Selected excerpt

╭──

It has shared nothing architecture.
It replicates its data into multiple computers so that if one goes down, the data can still be processed from another machine that stores its replica.
Hadoop is for high throughput rather than low latency. It is a batch operation handling massive quantities of data; therefore the response time is not immediate.
It complements Online Transaction Processing and Online Analytical Processing. However, it is not a replacement for a RDBMS.
It is not good when work cannot be parallelized or when there are dependencies within the data.
It is not good for processing small files. It works best with huge data files and data sets.
Versions of Hadoop
There are two versions of Hadoop available :
Hadoop 1.0
Hadoop 2.0
Hadoop 1.0
It has two main parts :
1. Data Storage Framework
It is a general-purpose file system called Hadoop Distributed File System (HDFS).
HDFS is schema-less
It simply stores data files and these data files can be in just about any format.
The idea is to store files as close to their original form as possible.
This in turn provides the business units and the organization the much needed flexibility and agility without being overly worried by what it can implement.
2. Data Processing Framework
This is a simple functional programming model initially popularized by Google as MapReduce.
It essentially uses two functions: MAP and REDUCE to process data.
The "Mappers" take in a set of key-value pairs and generate intermediate data (which is another list of key-value pairs).
The "Reducers" then act on this input to produce the output data.
The two functions seemingly work in isolation with one another, thus enabling the processing to be highly distributed in highly parallel, fault-tolerance and scalable way.
Limitations of Hadoop 1.0
The first limitation was the requirement of MapReduce programming expertise.
It supported only batch processing which although is suitable for tasks such as log analysis, large scale data mining projects but pretty much unsuitable for other kinds of projects.
One major limitation was that Hadoop 1.0 was tightly computationally coupled with MapReduce, which meant that the established data management vendors where left with two opinions:
Either rewrite their functionality in MapReduce so that it could be
executed in Hadoop or
Extract data from HDFS or process it outside of Hadoop.

╰──

Supplied data

╭──

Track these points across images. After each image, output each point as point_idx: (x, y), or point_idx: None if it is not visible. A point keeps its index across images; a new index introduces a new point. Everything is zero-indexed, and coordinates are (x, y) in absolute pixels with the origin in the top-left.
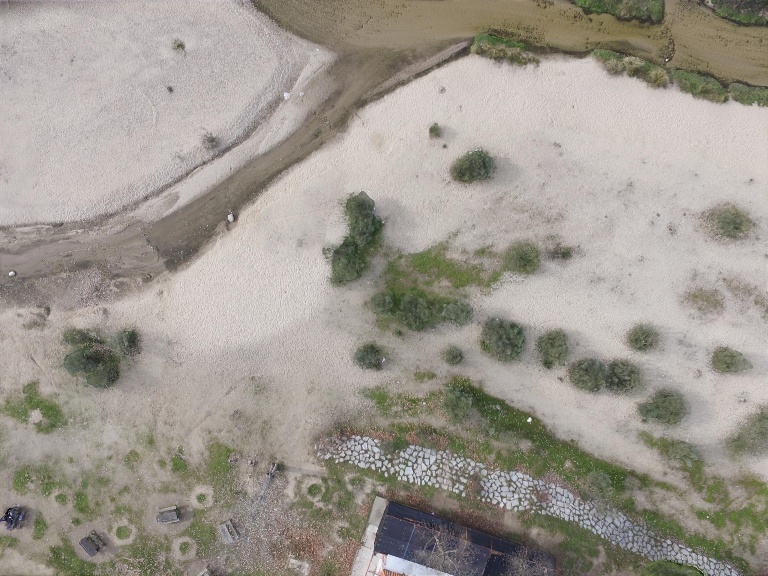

╰──

Instructions to follow
Say whether each statement agrees with the text on Hadoop, answering yes or no and quoting the words of the text that decide it. 1. Hadoop is designed for low latency. 2. HDFS is schema-less. 3. Hadoop handles small files well.

Correct response
1. No: "Hadoop is for high throughput rather than low latency."
2. Yes: "HDFS is schema-less"
3. No: "It is not good for processing small files."